Thank you for the reply.

Can I please ask you how can I get the TPM for a transcript in forward strand and a reverse strand from STAR output?

Another naive query, I have some ORF finding for my gene of interest , can I make a custom reference based on that, like is there any minimum length to be included in genome build that can give a confident alignment? Thanks, BioViZ

alexdobin commented 1 year ago

Calculating transcript expression requires using a transcript quantifying tool, such as RSEM or Salmon.
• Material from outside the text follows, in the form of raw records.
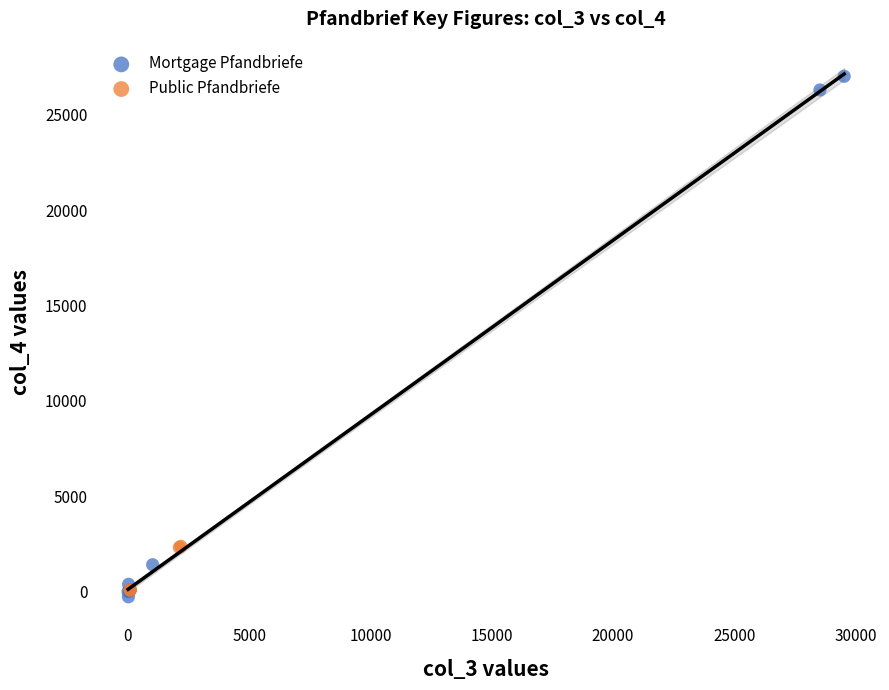

Which series has the widest spread of Y values?

Mortgage Pfandbriefe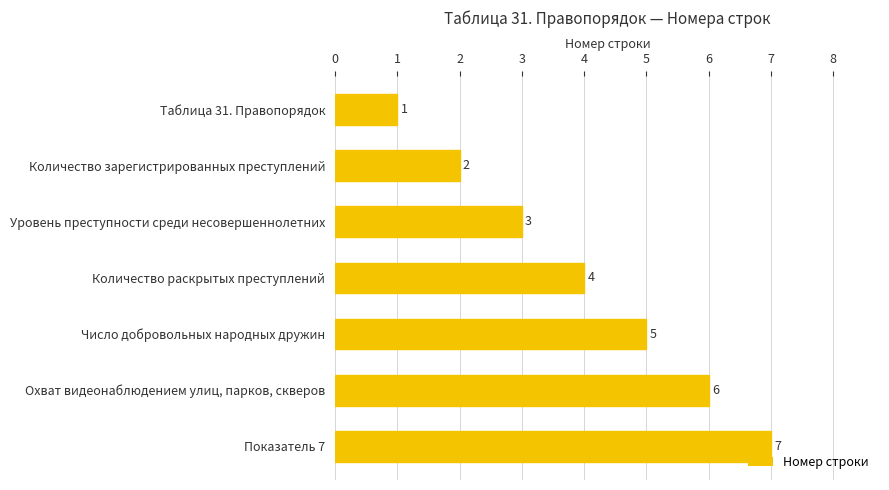

List the labels in order of value, largest first.

Показатель 7, Охват видеонаблюдением улиц, парков, скверов, Число добровольных народных дружин, Количество раскрытых преступлений, Уровень преступности среди несовершеннолетних, Количество зарегистрированных преступлений, Таблица 31. Правопорядок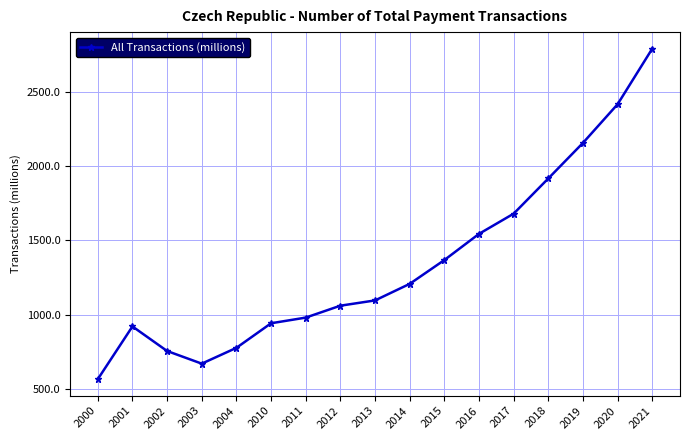

Reading left to right, transcribe all the data shown in this chart.

564.3	920.1	754.3	669.1	775.8	941.6	979.8	1060.1	1095.7	1207.3	1368.0	1544.7	1681.0	1918.6	2158.4	2419.5	2794.5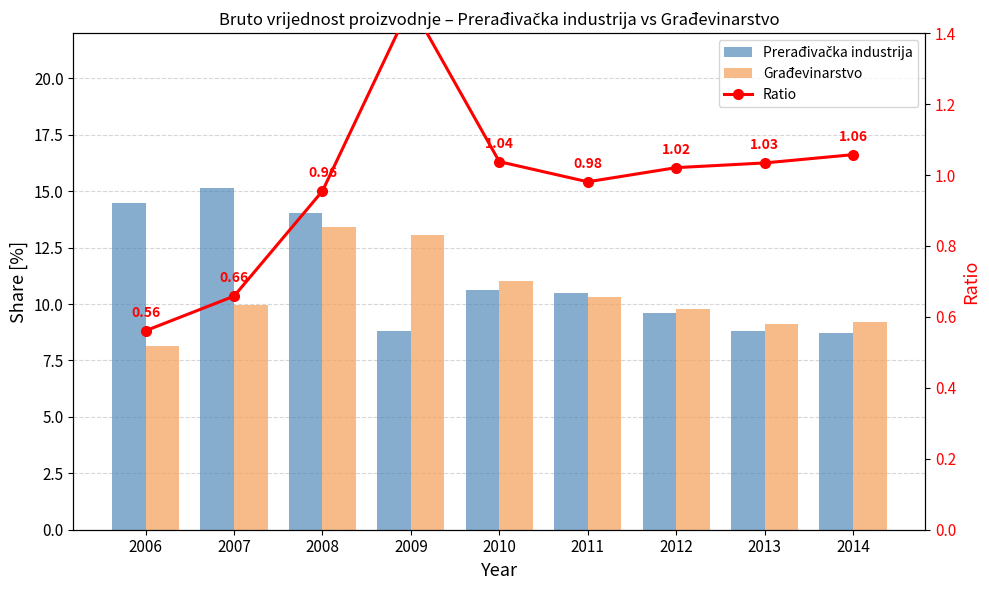

Are the bars horizontal?

No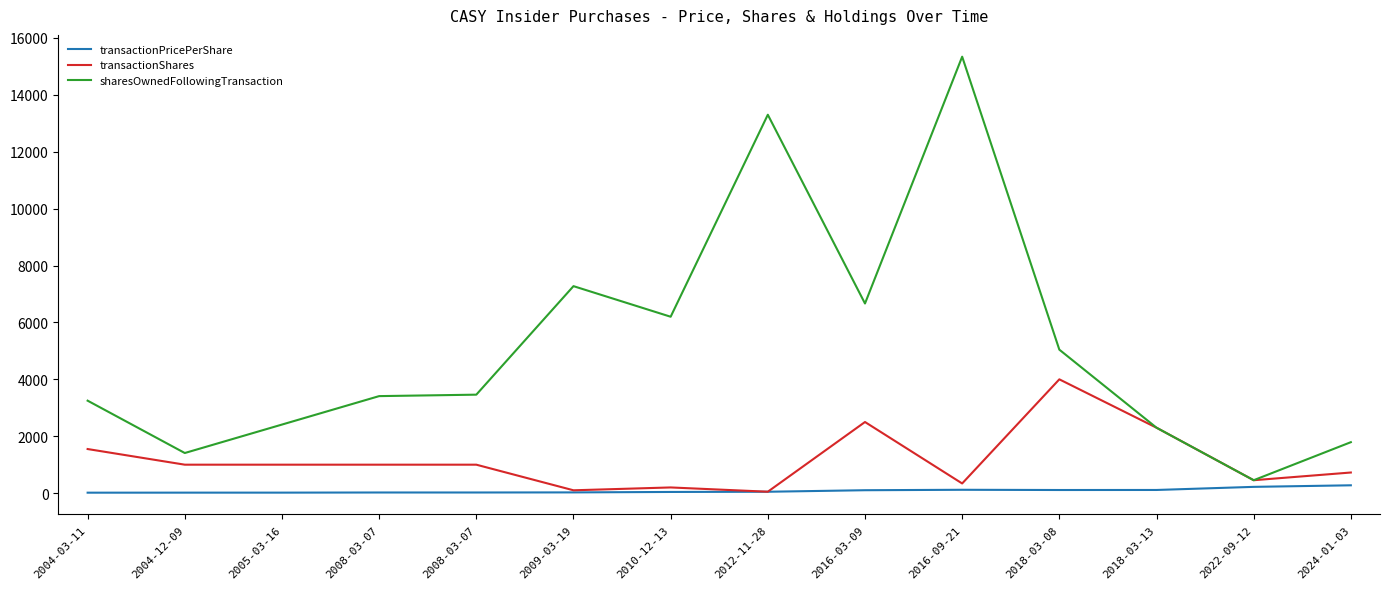

At which label is transactionShares closest to 2025?

2018-03-13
There is no minimum length for the reference sequence (of course they should be longer than the read length).

bioviz84 commented 1 year ago

Hi Alex,

Thanks for the reply,

I have a custom reference human+3k hERV loci ,trying to revise it by adding a couple of hERV ORFs of our interest , but those are sub-sets of already included 3kHERVs. In this case I believe there will be a sizable number of reads that map at both herv ORFs and 3k hervs . What would be the best way to get the accurate quantification in this scenario. ?

[I thought of running "--quantmode GeneCounts" with "--outFilterMultimapNmax 100", but Seeing this thread, doesn't appear to work in the way I anticipate.

What would be the ideal way to get accurate read counts mapped to these ORFs.? Thanks, Bioviz

alexdobin commented 1 year ago

Hi @bioviz84

identical sequences in the reference will result in reads multi-mapping to >1 loci, which makes quantification ambiguous. If you want to count multi-mappers, featureCounts has an option to do it.